■ **PROBLEMS AND TASKS**:
(1) Copy from the account of the bubble show the words beginning at "Shortly after that, the" and ending after "where we smoked.".
(2) Name each object that Bubble Man sets on the stage or carries out from behind the scrim for his main trick in the account of the bubble show.

There were several warm-up tricks, performed with the help of the boy. “You hold this and step over here, and then (bubble wand in the bubble water) look at this!” Multifarious glistening bubbles billowing and wallowing over the stage, before bursting in a wet mess on the stage.

But now Bubble Man was introducing his pièce de résistance. “I am going to put this boy inside a bubble! Don’t worry son, there’s air inside the bubble. You’ll be able to breathe.” And, with fanfare, he ceremoniously placed at mat on the floor in the center of the stage and had the boy step onto it. Then Bubble Man disappeared, only for an instant, behind a scrim and came out holding… a super big bowl of bubble water! Which he carefully placed adjacent to the boy. Then back behind the scrim again and this time appearing with—a super big, bubble wand! The biggest anyone had ever seen. The bubble wand fit perfectly inside the bowl! “Now,” Bubble Man intoned, “I just go like this (sloshing the wand inside the stuff) and…” pulling the wand out with the gesture of a master he slid the bubble wand down around the small standing figure of the boy and—yes! for a breathless instant! the boy was inside the luminescent oily-prismed bubble—and then, just when you thought the moment had passed, Bubble Man slid the wand swiftly up around the boy and arced it over and down around himself and—the two of them looked out at us in wonder! “We’re both inside the same bubble!” Bubble Man, triumphant! Then the bubble burst. Thunderous applause. Bubble Man had the boy take a bow.

Shortly after that, the show was over. “Klein kunst,” Martin said, getting up. “That’s what it’s called in German.” We went downstairs, into the parlor, to say goodnight to the two ancients, our hosts. Families were collecting themselves. Sleeping children had to be carried back to their rooms. “That was awesome!” one boy with stars in his eyes said as his family moved past us. We found our two ancient ones (all smiles, “Oh, did you see the show?”) and said goodnight. Then moved up the grand staircase together with the throng, and opened the door to our room, number 237, small but comfortable, mostly bed with crisp white covers, and a balcony with two wooden rocking chairs, looking out beyond the parking lot to the distant mountains, where we smoked.

■ **DATA ENTRIES**:
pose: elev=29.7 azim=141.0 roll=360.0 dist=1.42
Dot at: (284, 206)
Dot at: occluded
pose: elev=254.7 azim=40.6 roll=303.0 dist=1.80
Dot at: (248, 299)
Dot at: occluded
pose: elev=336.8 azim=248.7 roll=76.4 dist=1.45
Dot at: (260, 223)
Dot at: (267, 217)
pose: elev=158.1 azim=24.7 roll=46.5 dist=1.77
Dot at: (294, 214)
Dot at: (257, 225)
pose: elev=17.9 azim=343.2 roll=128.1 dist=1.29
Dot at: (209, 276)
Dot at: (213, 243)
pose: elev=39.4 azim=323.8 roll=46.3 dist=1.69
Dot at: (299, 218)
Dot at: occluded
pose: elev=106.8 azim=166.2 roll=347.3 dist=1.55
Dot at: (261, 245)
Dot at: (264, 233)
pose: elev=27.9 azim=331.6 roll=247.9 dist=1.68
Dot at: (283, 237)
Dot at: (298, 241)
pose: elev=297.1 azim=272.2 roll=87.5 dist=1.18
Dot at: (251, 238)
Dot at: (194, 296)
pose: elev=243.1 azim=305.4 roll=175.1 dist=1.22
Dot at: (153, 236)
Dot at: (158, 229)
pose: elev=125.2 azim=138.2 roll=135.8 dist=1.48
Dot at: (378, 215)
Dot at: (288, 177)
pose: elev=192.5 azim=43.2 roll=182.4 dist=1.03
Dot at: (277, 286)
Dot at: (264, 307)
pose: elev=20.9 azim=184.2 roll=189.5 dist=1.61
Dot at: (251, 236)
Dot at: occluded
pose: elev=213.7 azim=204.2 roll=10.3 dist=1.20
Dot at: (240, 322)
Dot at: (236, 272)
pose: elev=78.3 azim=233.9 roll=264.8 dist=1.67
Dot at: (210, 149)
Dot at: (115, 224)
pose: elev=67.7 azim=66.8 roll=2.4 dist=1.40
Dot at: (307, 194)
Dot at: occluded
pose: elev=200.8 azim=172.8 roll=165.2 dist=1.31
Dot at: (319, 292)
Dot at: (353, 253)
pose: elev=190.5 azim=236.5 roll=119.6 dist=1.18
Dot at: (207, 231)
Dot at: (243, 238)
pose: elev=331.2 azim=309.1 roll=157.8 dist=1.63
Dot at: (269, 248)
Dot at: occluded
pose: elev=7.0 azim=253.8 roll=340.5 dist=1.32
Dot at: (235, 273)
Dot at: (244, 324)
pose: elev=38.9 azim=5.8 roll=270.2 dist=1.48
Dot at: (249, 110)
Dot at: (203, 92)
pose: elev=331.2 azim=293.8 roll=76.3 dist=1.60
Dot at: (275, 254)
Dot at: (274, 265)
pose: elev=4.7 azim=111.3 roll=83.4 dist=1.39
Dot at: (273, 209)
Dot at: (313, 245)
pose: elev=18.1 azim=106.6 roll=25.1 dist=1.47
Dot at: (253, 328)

■ **WRITTEN ANSWERS**:
(1)
Shortly after that, the show was over. “Klein kunst,” Martin said, getting up. “That’s what it’s called in German.” We went downstairs, into the parlor, to say goodnight to the two ancients, our hosts. Families were collecting themselves. Sleeping children had to be carried back to their rooms. “That was awesome!” one boy with stars in his eyes said as his family moved past us. We found our two ancient ones (all smiles, “Oh, did you see the show?”) and said goodnight. Then moved up the grand staircase together with the throng, and opened the door to our room, number 237, small but comfortable, mostly bed with crisp white covers, and a balcony with two wooden rocking chairs, looking out beyond the parking lot to the distant mountains, where we smoked.

(2)
- a mat
- a super big bowl of bubble water
- a super big bubble wand